I'd be inclined to look at a table structure similar to this:

--Table to store basic data about each staff person--
tblStaff
StaffID
StaffName
(etc.)


--Table to store the different types of holidays that can be
associated to a staff member (such as entitled holiday, bought
holiday, sold holiday, carried over holiday)--
tblHolidayTypes
HolidayTypeID
HolidayName


--Table to the "starting" number of days for each staff
member for each of the possible holiday types--
tblStaffHolidayMain
StaffID
CalendarYear
HolidayTypeID
HolidayDays


--Table to store the use of holidays by each staff member--
tblStaffHolidayUsed
StaffID
CalendarYear
HolidayDays

In the above structures, what you do is store basic, fundamental data values
in the tables. No summing, calculating, etc. is necessary when you enter the
data.
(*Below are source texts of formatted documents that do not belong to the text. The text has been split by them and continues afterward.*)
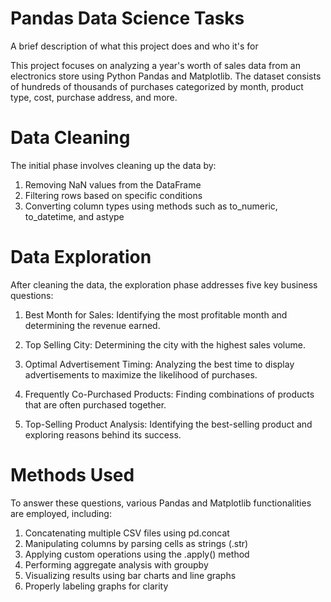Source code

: 
# Pandas Data Science Tasks


A brief description of what this project does and who it's for

This project focuses on analyzing a year's worth of sales data from an electronics store using Python Pandas and Matplotlib. The dataset consists of hundreds of thousands of purchases categorized by month, product type, cost, purchase address, and more.


# Data Cleaning
The initial phase involves cleaning up the data by:

1) Removing NaN values from the DataFrame
2)  Filtering rows based on specific conditions
3)  Converting column types using methods such as to_numeric, to_datetime, and astype

# Data Exploration
After cleaning the data, the exploration phase addresses five key business questions:

1) Best Month for Sales: Identifying the most profitable month and determining the revenue earned.

2) Top Selling City: Determining the city with the highest sales volume.

3) Optimal Advertisement Timing: Analyzing the best time to display advertisements to maximize the likelihood of purchases.

4) Frequently Co-Purchased Products: Finding combinations of products that are often purchased together.

5) Top-Selling Product Analysis: Identifying the best-selling product and exploring reasons behind its success.


# Methods Used
To answer these questions, various Pandas and Matplotlib functionalities are employed, including:

1) Concatenating multiple CSV files using pd.concat
2) Manipulating columns by parsing cells as strings (.str)
3) Applying custom operations using the .apply() method
4) Performing aggregate analysis with groupby
5) Visualizing results using bar charts and line graphs
6) Properly labeling graphs for clarity
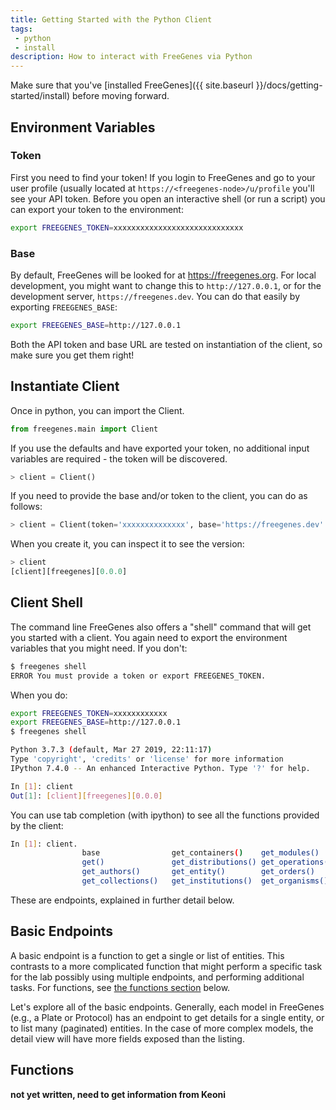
```yaml
---
title: Getting Started with the Python Client
tags: 
 - python
 - install
description: How to interact with FreeGenes via Python
---
```


Make sure that you've [installed FreeGenes]({{ site.baseurl }}/docs/getting-started/install)
before moving forward.

## Environment Variables

### Token

First you need to find your token! If you login to FreeGenes and go to your user
profile (usually located at `https://<freegenes-node>/u/profile` you'll see your
API token. Before you open an interactive shell (or run a script) you can export your
token to the environment:

```bash
export FREEGENES_TOKEN=xxxxxxxxxxxxxxxxxxxxxxxxxxxxx
```

### Base

By default, FreeGenes will be looked for at https://freegenes.org. For local development,
you might want to change this to `http://127.0.0.1`, or for the development server,
`https://freegenes.dev`. You can do that easily by exporting `FREEGENES_BASE`:

```bash
export FREEGENES_BASE=http://127.0.0.1
```

Both the API token and base URL are tested on instantiation of the client, so
make sure you get them right!

## Instantiate Client

Once in python, you can import the Client.


```python
from freegenes.main import Client
```

If you use the defaults and have
exported your token, no additional input variables are required - the token
will be discovered.


```python
> client = Client()
```

If you need to provide the base and/or token to the client, you can do as follows:

```python
> client = Client(token='xxxxxxxxxxxxxx', base='https://freegenes.dev'
```

When you create it, you can inspect it to see the version:

```python
> client                                                                  
[client][freegenes][0.0.0]
```

## Client Shell

The command line FreeGenes also offers a "shell" command that will get you
started with a client. You again need to export the environment variables
that you might need. If you don't:

```bash
$ freegenes shell
ERROR You must provide a token or export FREEGENES_TOKEN.
```

When you do:

```bash
export FREEGENES_TOKEN=xxxxxxxxxxxx
export FREEGENES_BASE=http://127.0.0.1
$ freegenes shell

Python 3.7.3 (default, Mar 27 2019, 22:11:17) 
Type 'copyright', 'credits' or 'license' for more information
IPython 7.4.0 -- An enhanced Interactive Python. Type '?' for help.

In [1]: client                                                                                                                            
Out[1]: [client][freegenes][0.0.0]
```

You can use tab completion (with ipython) to see all the functions provided by 
the client:

```bash
In [1]: client. 
                base                get_containers()    get_modules()       get_parts()         get_protocols()    
                get()               get_distributions() get_operations()    get_plans()         get_robots()       
                get_authors()       get_entity()        get_orders()        get_plates()        headers            
                get_collections()   get_institutions()  get_organisms()     get_platesets()     token        
```

These are endpoints, explained in further detail below.

## Basic Endpoints

A basic endpoint is a function to get a single
or list of entities. This contrasts to a more complicated function that might perform
a specific task for the lab possibly using multiple endpoints, and performing additional tasks.
For functions, see [the functions section](#functions) below.

Let's explore all of the basic endpoints.  Generally, each model in FreeGenes (e.g., a Plate or Protocol) 
has an endpoint to get details for a single entity, or to list
many (paginated) entities. In the case of more complex models, the detail view
will have more fields exposed than the listing.

## Functions

**not yet written, need to get information from Keoni**
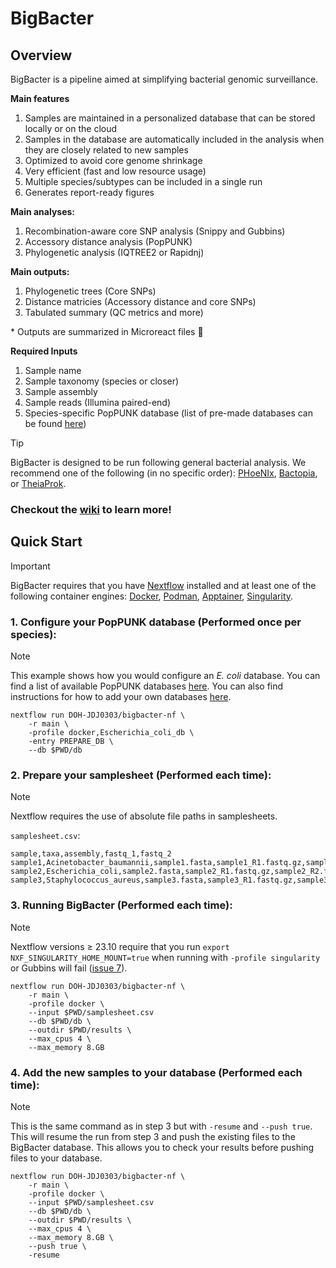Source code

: # BigBacter
## Overview 
BigBacter is a pipeline aimed at simplifying bacterial genomic surveillance.

**Main features**
1) Samples are maintained in a personalized database that can be stored locally or on the cloud
2) Samples in the database are automatically included in the analysis when they are closely related to new samples
3) Optimized to avoid core genome shrinkage
4) Very efficient (fast and low resource usage)
5) Multiple species/subtypes can be included in a single run
6) Generates report-ready figures

**Main analyses:**
1) Recombination-aware core SNP analysis (Snippy and Gubbins)
2) Accessory distance analysis (PopPUNK)
3) Phylogenetic analysis (IQTREE2 or Rapidnj)

**Main outputs:**
1) Phylogenetic trees (Core SNPs)
2) Distance matricies (Accessory distance and core SNPs)
3) Tabulated summary (QC metrics and more)

\* Outputs are summarized in Microreact files 🙌

**Required Inputs**
1) Sample name
2) Sample taxonomy (species or closer)
3) Sample assembly
4) Sample reads (Illumina paired-end)
5) Species-specific PopPUNK database (list of pre-made databases can be found [here](https://www.bacpop.org/poppunk/))
> [!TIP]
> BigBacter is designed to be run following general bacterial analysis. We recommend one of the following (in no specific order): [PHoeNIx](https://github.com/CDCgov/phoenix), [Bactopia](https://github.com/bactopia/bactopia), or [TheiaProk](https://github.com/theiagen/public_health_bioinformatics).
### Checkout the [wiki](https://github.com/DOH-JDJ0303/bigbacter-nf/wiki) to learn more!

## Quick Start
> [!IMPORTANT]
> BigBacter requires that you have [Nextflow](https://www.nextflow.io/docs/latest/install.html) installed and at least one of the following container engines: [Docker](https://docs.docker.com/engine/install/), [Podman](https://podman.io/docs/installation), [Apptainer](https://apptainer.org/docs/admin/main/installation.html), [Singularity](https://docs.sylabs.io/guides/3.0/user-guide/installation.html).

### 1. Configure your PopPUNK database (Performed once per species):
> [!NOTE]
> This example shows how you would configure an *E. coli* database. You can find a list of available PopPUNK databases [here](https://github.com/DOH-JDJ0303/bigbacter-nf/blob/main/docs/db_profiles.md). You can also find instructions for how to add your own databases [here]().
```
nextflow run DOH-JDJ0303/bigbacter-nf \
    -r main \
    -profile docker,Escherichia_coli_db \
    -entry PREPARE_DB \
    --db $PWD/db
```
### 2. Prepare your samplesheet (Performed each time):
> [!NOTE] 
> Nextflow requires the use of absolute file paths in samplesheets.

`samplesheet.csv`:
```csv
sample,taxa,assembly,fastq_1,fastq_2
sample1,Acinetobacter_baumannii,sample1.fasta,sample1_R1.fastq.gz,sample1_R2.fastq.gz
sample2,Escherichia_coli,sample2.fasta,sample2_R1.fastq.gz,sample2_R2.fastq.gz
sample3,Staphylococcus_aureus,sample3.fasta,sample3_R1.fastq.gz,sample3_R2.fastq.gz
```
### 3. Running BigBacter (Performed each time):
> [!NOTE]
> Nextflow versions ≥ 23.10 require that you run `export NXF_SINGULARITY_HOME_MOUNT=true` when running with `-profile singularity` or Gubbins will fail ([issue 7](https://github.com/DOH-JDJ0303/bigbacter-nf/issues/7)).
```
nextflow run DOH-JDJ0303/bigbacter-nf \
    -r main \
    -profile docker \
    --input $PWD/samplesheet.csv
    --db $PWD/db \
    --outdir $PWD/results \
    --max_cpus 4 \
    --max_memory 8.GB
```
### 4. Add the new samples to your database (Performed each time):
> [!NOTE] 
> This is the same command as in step 3 but with `-resume` and `--push true`. This will resume the run from step 3 and push the existing files to the BigBacter database. This allows you to check your results before pushing files to your database.
```
nextflow run DOH-JDJ0303/bigbacter-nf \
    -r main \
    -profile docker \
    --input $PWD/samplesheet.csv
    --db $PWD/db \
    --outdir $PWD/results \
    --max_cpus 4 \
    --max_memory 8.GB \
    --push true \
    -resume
```
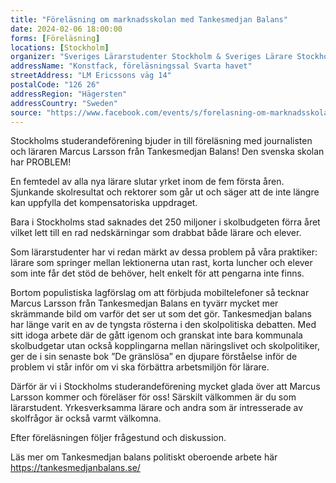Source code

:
 ```yaml
---
title: "Föreläsning om marknadsskolan med Tankesmedjan Balans"
date: 2024-02-06 18:00:00
forms: [Föreläsning]
locations: [Stockholm]
organizer: "Sveriges Lärarstudenter Stockholm & Sveriges Lärare Stockholm"
addressName: "Konstfack, föreläsningssal Svarta havet"
streetAddress: "LM Ericssons väg 14"
postalCode: "126 26"
addressRegion: "Hägersten"
addressCountry: "Sweden"
source: "https://www.facebook.com/events/s/forelasning-om-marknadsskolan-/674706614870210/"
---
```

Stockholms studerandeförening bjuder in till föreläsning med journalisten och läraren Marcus Larsson från Tankesmedjan Balans! Den svenska skolan har PROBLEM!

En femtedel av alla nya lärare slutar yrket inom de fem första åren. Sjunkande skolresultat och rektorer som går ut och säger att de inte längre kan uppfylla det kompensatoriska uppdraget.

Bara i Stockholms stad saknades det 250 miljoner i skolbudgeten förra året vilket lett till en rad nedskärningar som drabbat både lärare och elever.

Som lärarstudenter har vi redan märkt av dessa problem på våra praktiker: lärare som springer mellan lektionerna utan rast, korta luncher och elever som inte får det stöd de behöver, helt enkelt för att pengarna inte finns.

Bortom populistiska lagförslag om att förbjuda mobiltelefoner så tecknar Marcus Larsson från Tankesmedjan Balans en tyvärr mycket mer skrämmande bild om varför det ser ut som det gör. Tankesmedjan balans har länge varit en av de tyngsta rösterna i den skolpolitiska debatten. Med sitt idoga arbete där de gått igenom och granskat inte bara kommunala skolbudgetar utan också kopplingarna mellan näringslivet och skolpolitiker, ger de i sin senaste bok ”De gränslösa” en djupare förståelse inför de problem vi står inför om vi ska förbättra arbetsmiljön för lärare.

Därför är vi i Stockholms studerandeförening mycket glada över att Marcus Larsson kommer och föreläser för oss! Särskilt välkommen är du som lärarstudent. Yrkesverksamma lärare och andra som är intresserade av skolfrågor är också varmt välkomna.

Efter föreläsningen följer frågestund och diskussion.

Läs mer om Tankesmedjan balans politiskt oberoende arbete här https://tankesmedjanbalans.se/
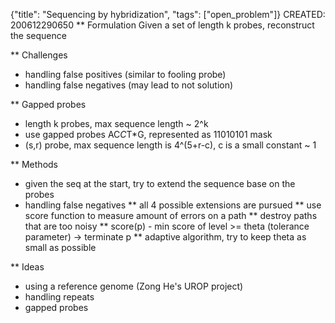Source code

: {"title": "Sequencing by hybridization", "tags": ["open_problem"]}
CREATED: 200612290650
** Formulation
Given a set of length k probes, reconstruct the sequence

** Challenges
 * handling false positives (similar to fooling probe)
 * handling false negatives (may lead to not solution)

** Gapped probes
 * length k probes, max sequence length ~ 2^k
 * use gapped probes AC*C*T*G, represented as 11010101 mask
 * (s,r) probe, max sequence length is 4^(5+r-c), c is a small constant ~ 1

** Methods
 * given the seq at the start, try to extend the sequence base on the probes
 * handling false negatives
 ** all 4 possible extensions are pursued
 ** use score function to measure amount of errors on a path
 ** destroy paths that are too noisy
 ** score(p) - min score of level >= theta (tolerance parameter) -> terminate p
 ** adaptive algorithm, try to keep theta as small as possible

** Ideas
 * using a reference genome (Zong He's UROP project)
 * handling repeats
 * gapped probes
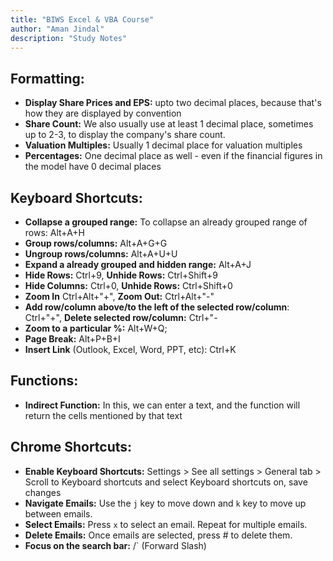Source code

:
 ```yaml
---
title: "BIWS Excel & VBA Course"
author: "Aman Jindal"
description: "Study Notes"
---
```


## Formatting:

- **Display Share Prices and EPS:** upto two decimal places, because that's how they are displayed by convention
- **Share Count:** We also usually use at least 1 decimal place, sometimes up to 2-3, to display the company's share count. 
- **Valuation Multiples:** Usually 1 decimal place for valuation multiples
- **Percentages:** One decimal place as well - even if the financial figures in the model have 0 decimal places

## Keyboard Shortcuts:

- **Collapse a grouped range:** To collapse an already grouped range of rows: Alt+A+H
- **Group rows/columns:** Alt+A+G+G
- **Ungroup rows/columns:** Alt+A+U+U
- **Expand a already grouped and hidden range:** Alt+A+J
- **Hide Rows:** Ctrl+9, **Unhide Rows:** Ctrl+Shift+9
- **Hide Columns:** Ctrl+0, **Unhide Rows:** Ctrl+Shift+0
- **Zoom In** Ctrl+Alt+"+", **Zoom Out:** Ctrl+Alt+"-"
- **Add row/column above/to the left of the selected row/column**: Ctrl+"+", **Delete selected row/column:** Ctrl+"-
- **Zoom to a particular %:** Alt+W+Q;
- **Page Break:** Alt+P+B+I
- **Insert Link** (Outlook, Excel, Word, PPT, etc): Ctrl+K

##  Functions:

- **Indirect Function:** In this, we can enter a text, and the function will return the cells mentioned by that text 

## Chrome Shortcuts:

- **Enable Keyboard Shortcuts:** Settings > See all settings > General tab > Scroll to Keyboard shortcuts and select Keyboard shortcuts on, save changes
- **Navigate Emails:** Use the `j` key to move down and `k` key to move up between emails.
- **Select Emails:** Press `x` to select an email. Repeat for multiple emails.
- **Delete Emails:** Once emails are selected, press # to delete them.
- **Focus on the search bar:** /` (Forward Slash)
 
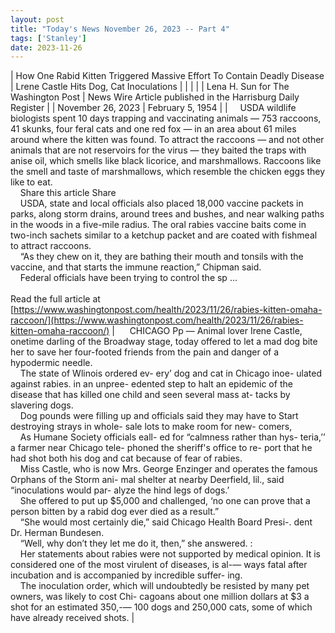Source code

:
 ```yaml
---
layout: post
title: "Today's News November 26, 2023 -- Part 4"
tags: ['Stanley']
date: 2023-11-26
---
```


| How One Rabid Kitten Triggered Massive Effort To Contain Deadly Disease | Lrene Castle Hits Dog, Cat Inoculations |
|  |  |
| Lena H. Sun for The Washington Post | News Wire Article published in the Harrisburg Daily Register |
| November 26, 2023 | February 5, 1954 |
| &nbsp;&nbsp;&nbsp;&nbsp;USDA wildlife biologists spent 10 days trapping and vaccinating animals — 753 raccoons, 41 skunks, four feral cats and one red fox — in an area about 61 miles around where the kitten was found. To attract the raccoons — and not other animals that are not reservoirs for the virus — they baited the traps with anise oil, which smells like black licorice, and marshmallows. Raccoons like the smell and taste of marshmallows, which resemble the chicken eggs they like to eat.<br>&nbsp;&nbsp;&nbsp;&nbsp;Share this article Share<br>&nbsp;&nbsp;&nbsp;&nbsp;USDA, state and local officials also placed 18,000 vaccine packets in parks, along storm drains, around trees and bushes, and near walking paths in the woods in a five-mile radius. The oral rabies vaccine baits come in two-inch sachets similar to a ketchup packet and are coated with fishmeal to attract raccoons.<br>&nbsp;&nbsp;&nbsp;&nbsp;“As they chew on it, they are bathing their mouth and tonsils with the vaccine, and that starts the immune reaction,” Chipman said.<br>&nbsp;&nbsp;&nbsp;&nbsp;Federal officials have been trying to control the sp ...<br><br>Read the full article at<br>[https://www.washingtonpost.com/health/2023/11/26/rabies-kitten-omaha-raccoon/](https://www.washingtonpost.com/health/2023/11/26/rabies-kitten-omaha-raccoon/) | &nbsp;&nbsp;&nbsp;&nbsp;  CHICAGO Pp — Animal lover Irene Castle, onetime darling of the Broadway stage, today offered to let a mad dog bite her to save her four-footed friends from the pain and danger of a hypodermic needle.<br>&nbsp;&nbsp;&nbsp;&nbsp;The state of Wlinois ordered ev- ery’ dog and cat in Chicago inoe- ulated against rabies. in an unpree- edented step to halt an epidemic of the disease that has killed one child and seen several mass at- tacks by slavering dogs.<br>&nbsp;&nbsp;&nbsp;&nbsp;Dog pounds were filling up and officials said they may have to Start destroying strays in whole- sale lots to make room for new- comers,<br>&nbsp;&nbsp;&nbsp;&nbsp;As Humane Society officials eall- ed for “calmness rather than hys- teria,’’ a farmer near Chicago tele- phoned the sheriff's office to re- port that he had shot both his dog and cat because of fear of rabies.<br>&nbsp;&nbsp;&nbsp;&nbsp;Miss Castle, who is now Mrs. George Enzinger and operates the famous Orphans of the Storm ani- mal shelter at nearby Deerfield, lil., said “inoculations would par- alyze the hind legs of dogs.’<br>&nbsp;&nbsp;&nbsp;&nbsp;She offered to put up $5,000 and challenged, ‘no one can prove that a person bitten by a rabid dog ever died as a result.”<br>&nbsp;&nbsp;&nbsp;&nbsp;“She would most certainly die,” said Chicago Health Board Presi-. dent Dr. Herman Bundesen.  <br>&nbsp;&nbsp;&nbsp;&nbsp;“Well, why don’t they let me do   it, then,” she answered. :<br>&nbsp;&nbsp;&nbsp;&nbsp;Her statements about rabies were not supported by medical opinion. It is considered one of the most virulent of diseases, is al-— ways fatal after incubation and is   accompanied by incredible suffer-   ing.<br>&nbsp;&nbsp;&nbsp;&nbsp;The inoculation order, which will undoubtedly be resisted by many pet owners, was likely to cost Chi- cagoans about one million dollars   at $3 a shot for an estimated 350,-— 100 dogs and 250,000 cats, some of   which have already received shots.  |
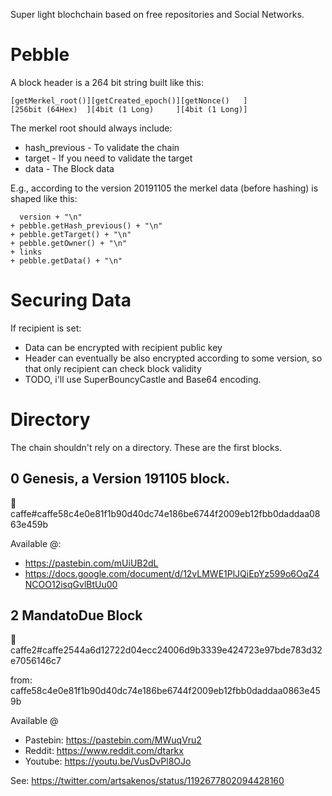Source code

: 
Super light blochchain based on free repositories and Social Networks.

Pebble
======

A block header is a 264 bit string built like this:

    [getMerkel_root()][getCreated_epoch()][getNonce()   ]
    [256bit (64Hex)  ][4bit (1 Long)     ][4bit (1 Long)]

The merkel root should always include:

* hash_previous - To validate the chain
* target - If you need to validate the target
* data - The Block data

E.g., according to the version 20191105 the merkel data (before hashing)
is shaped like this:

      version + "\n"
    + pebble.getHash_previous() + "\n"
    + pebble.getTarget() + "\n"
    + pebble.getOwner() + "\n"
    + links
    + pebble.getData() + "\n"

Securing Data
=============
If recipient is set:

* Data can be encrypted with recipient public key
* Header can eventually be also encrypted according to some version, so that only recipient can check block validity
* TODO, i'll use SuperBouncyCastle and Base64 encoding.


Directory
=========
The chain shouldn't rely on a directory. These are the first blocks.

## 0 Genesis, a Version 191105 block. 

💎caffe#caffe58c4e0e81f1b90d40dc74e186be6744f2009eb12fbb0daddaa0863e459b

Available @:

* https://pastebin.com/mUiUB2dL
* https://docs.google.com/document/d/12vLMWE1PlJQiEpYz599o6OqZ4NCOO12isqGvlBtUu00

## 2 MandatoDue Block

💎caffe2#caffe2544a6d12722d04ecc24006d9b3339e424723e97bde783d32e7056146c7

from: caffe58c4e0e81f1b90d40dc74e186be6744f2009eb12fbb0daddaa0863e459b

Available @

* Pastebin: https://pastebin.com/MWuqVru2 
* Reddit: https://www.reddit.com/dtarkx
* Youtube: https://youtu.be/VusDvPl8OJo

See: https://twitter.com/artsakenos/status/1192677802094428160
Then, use your queries to add up and subtract the days based on what
you want to know. If you want to know how many holiday days total a staff
member has "accumulated" for a calendar year, just sum the days in
tblStaffHolidayMain for that staff member and that calendar year. To find
out how many days the staff member has used in a calendar year, just sum the
days in tblStaffHolidayUsed for that staff member and that calendar year.
And so on.

Try this approach and see if that makes your setup and use much easier. Post
back with questions about queries, data entry, etc.